What is needed is an exact copy of the records below, with the pictures left out.
══ Data for this task ══
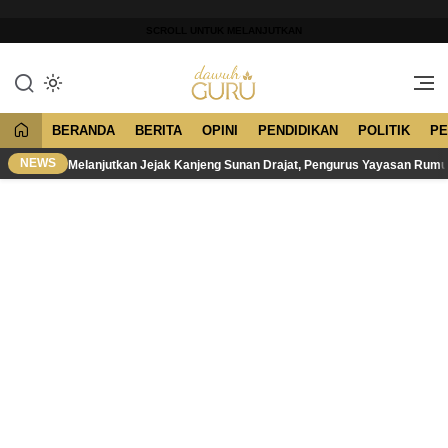
Lewati
ke
SCROLL UNTUK MELANJUTKAN
konten
Merawat Tradisi, Membangun
Dawuh Guru
Peradaban
BERANDA
BERITA
OPINI
PENDIDIKAN
POLITIK
PE
NEWS
Melanjutkan Jejak Kanjeng Sunan Drajat, Pengurus Yayasan Rum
═══
Solution below:
Lewati
ke
SCROLL UNTUK MELANJUTKAN
konten
Merawat Tradisi, Membangun
Dawuh Guru
Peradaban
BERANDA
BERITA
OPINI
PENDIDIKAN
POLITIK
PE
NEWS
Melanjutkan Jejak Kanjeng Sunan Drajat, Pengurus Yayasan Rum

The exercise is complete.